Problem to work on: Search the data for the string "none" and extract every line where it appears.
= = = =
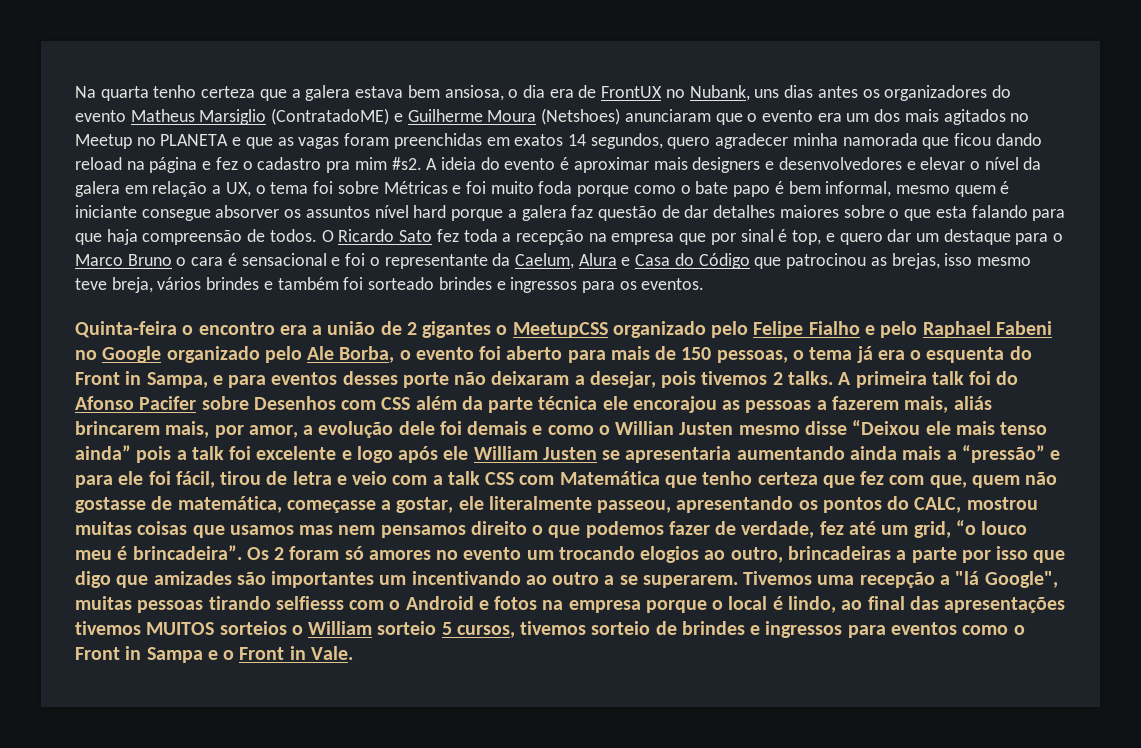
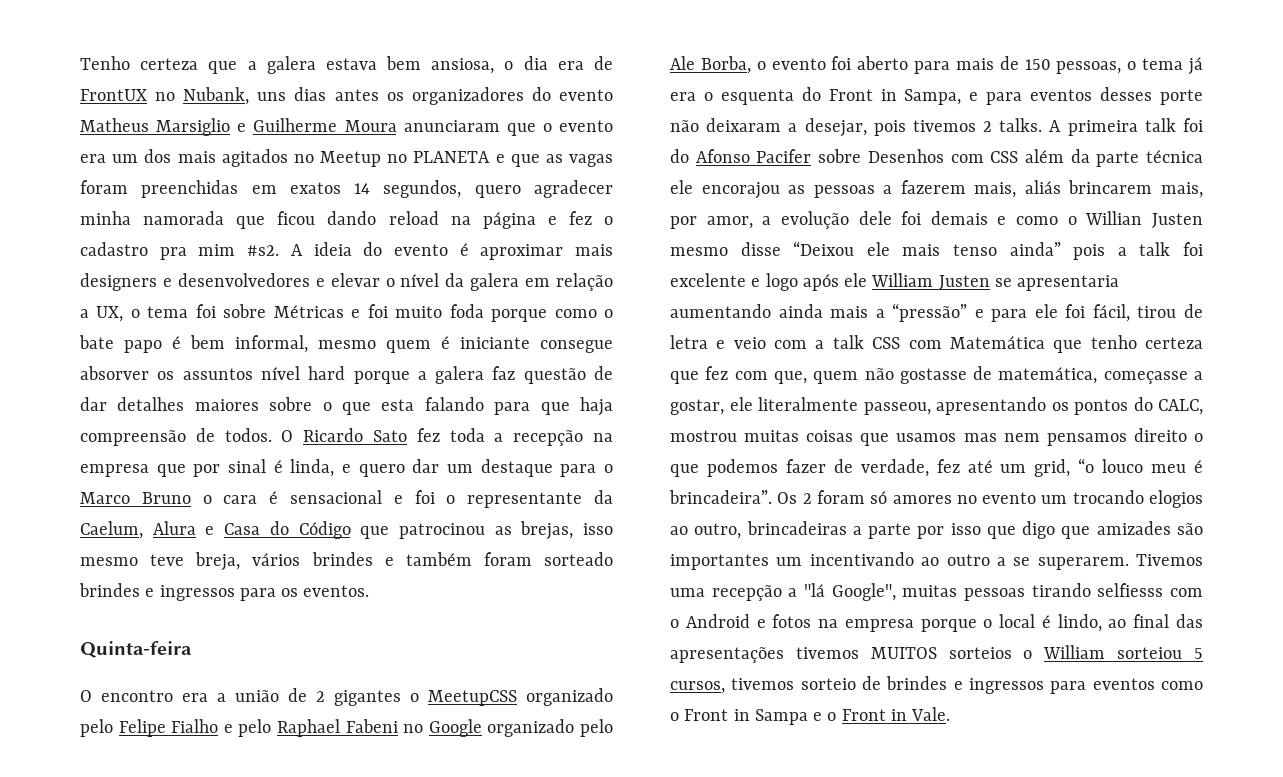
[75,85,197,101] Na quarta tenho -> [80,56,130,70] Tenho
[271,108,390,125] (ContratadoME) -> (231, 127) none
[541,108,621,125] (Netshoes) -> (397, 126) none
[792,230,822,245] top, -> [290,459,335,477] linda,
[343,277,364,290] foi -> [483,552,532,566] foram
[182,325,194,335] o -> [80,690,92,702] // O
[377,621,437,635] sorteio -> [1117,647,1183,659] sorteiou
= = = =
Response below:
[271,108,390,125] (ContratadoME) -> (231, 127) none
[541,108,621,125] (Netshoes) -> (397, 126) none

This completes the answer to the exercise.